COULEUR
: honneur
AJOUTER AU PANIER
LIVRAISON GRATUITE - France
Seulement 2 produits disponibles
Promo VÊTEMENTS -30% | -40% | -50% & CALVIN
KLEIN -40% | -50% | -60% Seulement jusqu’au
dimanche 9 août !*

^^^^^^^^

About this exercise: Render the lines above as a JSON array of strings, one string per line in the original order, omitting blank lines.

Result below:
[
  "COULEUR",
  ": honneur",
  "AJOUTER AU PANIER",
  "LIVRAISON GRATUITE - France",
  "Seulement 2 produits disponibles",
  "Promo VÊTEMENTS -30% | -40% | -50% & CALVIN",
  "KLEIN -40% | -50% | -60% Seulement jusqu’au",
  "dimanche 9 août !*"
]